One of the downsides of the BMC C-Series engine was that its intake manifold was a log-type affair cast integral to the head. That limited breathing some, as the somewhat modest 102 hp output attests. But that would soon be changed, with a new head that upped power to 117 hp, as in the engine shown in the red car above.
Once again, the 0-60 time of 11.6 seconds may sound very modest by today’s standards, but it was right in the same ballpark as most of the popular sports cars of the time. The A-H 3000, with its larger 2.9 L version of the C-Series, eventually reached 150 hp.
As with all of these British sports cars that had solid rear axles, the rear end easily skittering, especially on bumpy pavement in a curve. That’s why the AC Ace and the Porsche, with their fully independent rear suspension were so highly respected.
I really think the favorable tone of this article is simply a matter of, “if you don’t have anything nice to say, you’ll drive off our advertisers and you have no business being an automotive journalist.” The 100-6 was not as desirable in 1956 as the 100 had been in 1953, not even close. It was a transitional car that didn’t handle or go like the earlier one as it was released, and it wasn’t yet cushy enough for the softer new generation of ‘sports car’ buyers that would adore the later 3000 BJ7 and BJ8. It was only about a decade ago that you could buy hobby restored 100-6s for 100,000 mile minivan money, even as the early 100s and the late 3000s raced towards six figure prices.
Only cars like the 100M, 100S and six cylinders with factory competition preparation are likely to make the jump to playthings of the elite. All these other Austin-Healeys are teetering into a price cratering as their fans age out of the hobby, as they say. If anyone is liquid and fancies an Austin Healey, the time to buy is approaching fast.
For those who don’t know Healeys, the 100M was a tuned-up version with extra horses, and the 100S was a rare lightweight competition version ( 50 or so ) with even more horses, and was actually built in the Healey works.
With a Healey head fitted a Westminster 6/110 can really fly and thats a 1 1/2 ton sedan a huge improvement over the original twin carb log manifold set up.No idea what the model car it came from there wasnt a lot of it left just a crashed fire damaged insurance write off bought for engine parts.

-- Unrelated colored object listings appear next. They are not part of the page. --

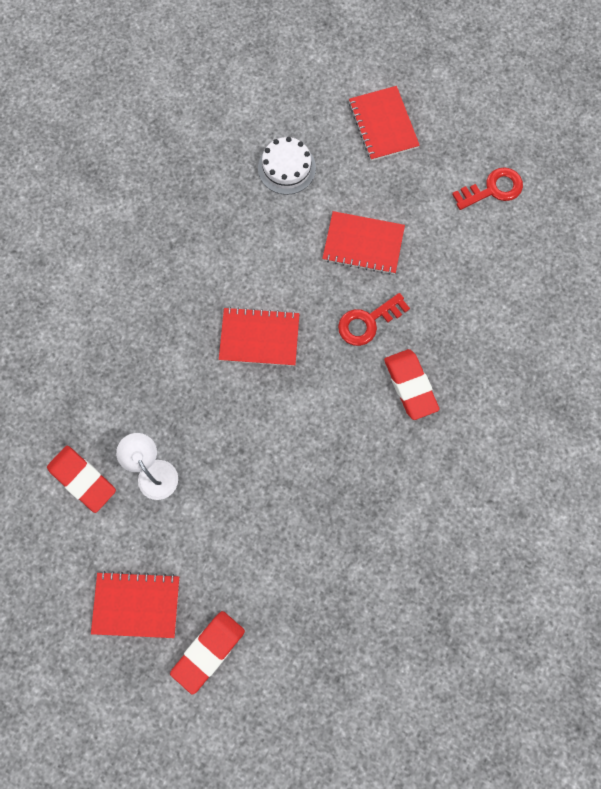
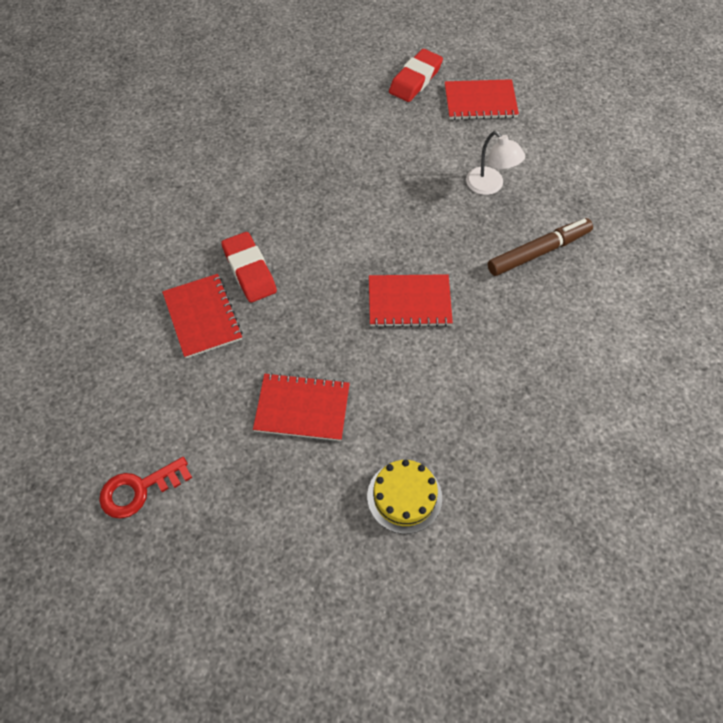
camera: 175 degrees right, 15 degrees down
(83, 479) = (553, 176): red eraser -> none
(124, 383) = (538, 252): none -> brown marker
(286, 168) = (404, 496): white cake -> yellow cake
(368, 322) = (294, 326): red key -> none
(383, 125) = (280, 571): red notebook -> red notebook (202, 317)

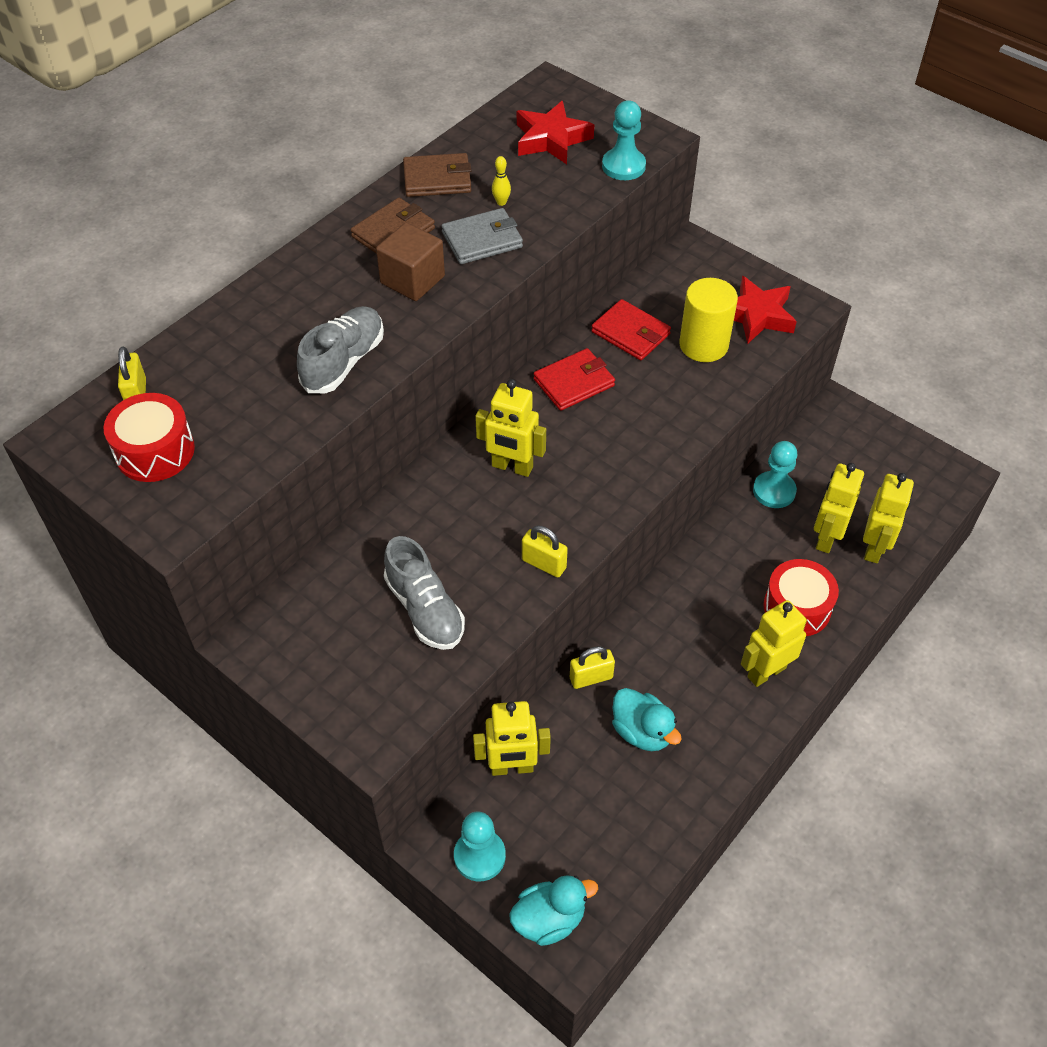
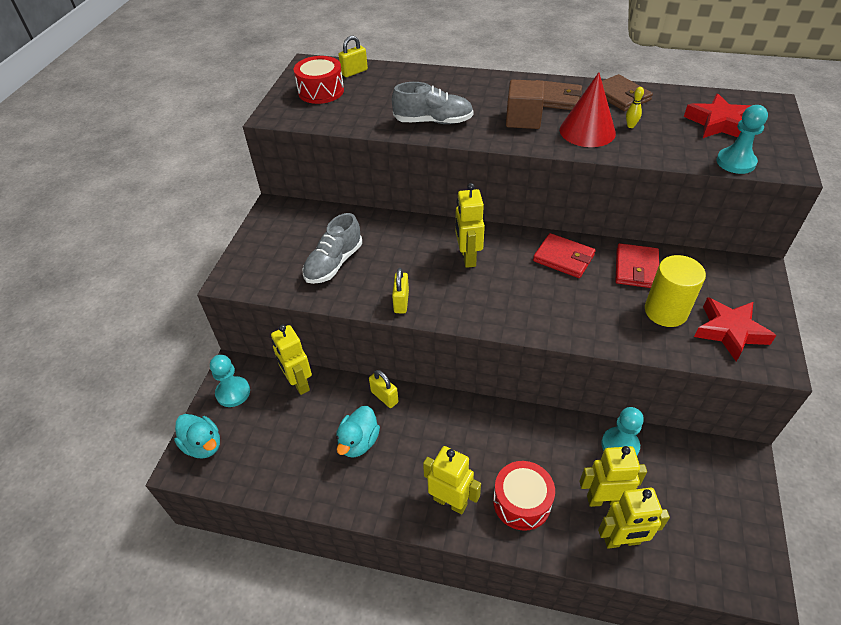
camera: 65 degrees right, 5 degrees down
(482, 240) = (587, 131): grey wallet -> red cone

I owned a 1957 100-6 as it reached its rusty end of life in 1967. I guess a decade of Ohio weather was just too much. Reading this brought back some great memories and I got a real chuckle out of “Two people can put the top up and down easily.”
It seems odd that they offered both a roadster and a convertible. I know different people have different ideas of what makes a roadster so I’m curious as to what the official distinction was here. It sure doesn’t appear to be rollup windows.